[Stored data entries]
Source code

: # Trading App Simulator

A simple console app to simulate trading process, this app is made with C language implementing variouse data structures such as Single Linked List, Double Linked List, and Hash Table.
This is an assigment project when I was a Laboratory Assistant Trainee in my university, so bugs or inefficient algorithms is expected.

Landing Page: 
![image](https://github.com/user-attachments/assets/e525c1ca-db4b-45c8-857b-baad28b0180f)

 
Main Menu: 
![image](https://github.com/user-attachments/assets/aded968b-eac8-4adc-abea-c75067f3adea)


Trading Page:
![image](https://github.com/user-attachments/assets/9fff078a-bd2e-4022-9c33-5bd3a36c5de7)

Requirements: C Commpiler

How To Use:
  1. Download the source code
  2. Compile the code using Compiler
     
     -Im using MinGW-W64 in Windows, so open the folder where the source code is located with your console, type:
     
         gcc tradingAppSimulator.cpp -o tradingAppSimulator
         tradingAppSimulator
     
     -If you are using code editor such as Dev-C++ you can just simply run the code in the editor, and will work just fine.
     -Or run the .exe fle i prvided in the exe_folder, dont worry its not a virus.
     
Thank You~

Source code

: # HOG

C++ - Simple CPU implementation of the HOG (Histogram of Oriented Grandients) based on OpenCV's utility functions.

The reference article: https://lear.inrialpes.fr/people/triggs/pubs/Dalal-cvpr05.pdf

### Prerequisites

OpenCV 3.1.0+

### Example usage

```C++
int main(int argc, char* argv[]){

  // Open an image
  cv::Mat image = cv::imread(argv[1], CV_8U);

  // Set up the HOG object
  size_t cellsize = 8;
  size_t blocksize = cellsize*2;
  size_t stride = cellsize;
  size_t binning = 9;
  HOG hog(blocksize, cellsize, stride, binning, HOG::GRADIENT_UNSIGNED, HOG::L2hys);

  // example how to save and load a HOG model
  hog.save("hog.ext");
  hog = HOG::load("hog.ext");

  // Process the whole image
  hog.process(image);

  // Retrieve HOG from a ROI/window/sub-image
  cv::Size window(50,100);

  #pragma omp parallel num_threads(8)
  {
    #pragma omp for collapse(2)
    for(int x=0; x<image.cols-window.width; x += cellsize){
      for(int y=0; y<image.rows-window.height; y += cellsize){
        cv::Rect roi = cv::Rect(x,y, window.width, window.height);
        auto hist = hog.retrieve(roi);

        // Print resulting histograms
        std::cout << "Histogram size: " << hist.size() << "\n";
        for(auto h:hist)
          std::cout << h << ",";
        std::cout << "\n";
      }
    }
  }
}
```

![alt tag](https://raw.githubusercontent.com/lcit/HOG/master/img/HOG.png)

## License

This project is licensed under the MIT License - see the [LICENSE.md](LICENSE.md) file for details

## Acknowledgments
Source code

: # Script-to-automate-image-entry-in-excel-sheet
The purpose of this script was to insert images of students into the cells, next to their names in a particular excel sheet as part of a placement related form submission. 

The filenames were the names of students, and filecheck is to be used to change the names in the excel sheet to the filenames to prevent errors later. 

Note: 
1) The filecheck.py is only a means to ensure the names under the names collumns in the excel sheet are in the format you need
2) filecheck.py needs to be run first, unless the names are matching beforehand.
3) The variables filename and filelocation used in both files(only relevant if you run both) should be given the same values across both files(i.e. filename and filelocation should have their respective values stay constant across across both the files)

▶ Assignment: Exact repetition of every record is required.

▶ Your solution:
Source code

: # Trading App Simulator

A simple console app to simulate trading process, this app is made with C language implementing variouse data structures such as Single Linked List, Double Linked List, and Hash Table.
This is an assigment project when I was a Laboratory Assistant Trainee in my university, so bugs or inefficient algorithms is expected.

Landing Page: 
![image](https://github.com/user-attachments/assets/e525c1ca-db4b-45c8-857b-baad28b0180f)

 
Main Menu: 
![image](https://github.com/user-attachments/assets/aded968b-eac8-4adc-abea-c75067f3adea)


Trading Page:
![image](https://github.com/user-attachments/assets/9fff078a-bd2e-4022-9c33-5bd3a36c5de7)

Requirements: C Commpiler

How To Use:
  1. Download the source code
  2. Compile the code using Compiler
     
     -Im using MinGW-W64 in Windows, so open the folder where the source code is located with your console, type:
     
         gcc tradingAppSimulator.cpp -o tradingAppSimulator
         tradingAppSimulator
     
     -If you are using code editor such as Dev-C++ you can just simply run the code in the editor, and will work just fine.
     -Or run the .exe fle i prvided in the exe_folder, dont worry its not a virus.
     
Thank You~

Source code

: # HOG

C++ - Simple CPU implementation of the HOG (Histogram of Oriented Grandients) based on OpenCV's utility functions.

The reference article: https://lear.inrialpes.fr/people/triggs/pubs/Dalal-cvpr05.pdf

### Prerequisites

OpenCV 3.1.0+

### Example usage

```C++
int main(int argc, char* argv[]){

  // Open an image
  cv::Mat image = cv::imread(argv[1], CV_8U);

  // Set up the HOG object
  size_t cellsize = 8;
  size_t blocksize = cellsize*2;
  size_t stride = cellsize;
  size_t binning = 9;
  HOG hog(blocksize, cellsize, stride, binning, HOG::GRADIENT_UNSIGNED, HOG::L2hys);

  // example how to save and load a HOG model
  hog.save("hog.ext");
  hog = HOG::load("hog.ext");

  // Process the whole image
  hog.process(image);

  // Retrieve HOG from a ROI/window/sub-image
  cv::Size window(50,100);

  #pragma omp parallel num_threads(8)
  {
    #pragma omp for collapse(2)
    for(int x=0; x<image.cols-window.width; x += cellsize){
      for(int y=0; y<image.rows-window.height; y += cellsize){
        cv::Rect roi = cv::Rect(x,y, window.width, window.height);
        auto hist = hog.retrieve(roi);

        // Print resulting histograms
        std::cout << "Histogram size: " << hist.size() << "\n";
        for(auto h:hist)
          std::cout << h << ",";
        std::cout << "\n";
      }
    }
  }
}
```

![alt tag](https://raw.githubusercontent.com/lcit/HOG/master/img/HOG.png)

## License

This project is licensed under the MIT License - see the [LICENSE.md](LICENSE.md) file for details

## Acknowledgments
Source code

: # Script-to-automate-image-entry-in-excel-sheet
The purpose of this script was to insert images of students into the cells, next to their names in a particular excel sheet as part of a placement related form submission. 

The filenames were the names of students, and filecheck is to be used to change the names in the excel sheet to the filenames to prevent errors later. 

Note: 
1) The filecheck.py is only a means to ensure the names under the names collumns in the excel sheet are in the format you need
2) filecheck.py needs to be run first, unless the names are matching beforehand.
3) The variables filename and filelocation used in both files(only relevant if you run both) should be given the same values across both files(i.e. filename and filelocation should have their respective values stay constant across across both the files)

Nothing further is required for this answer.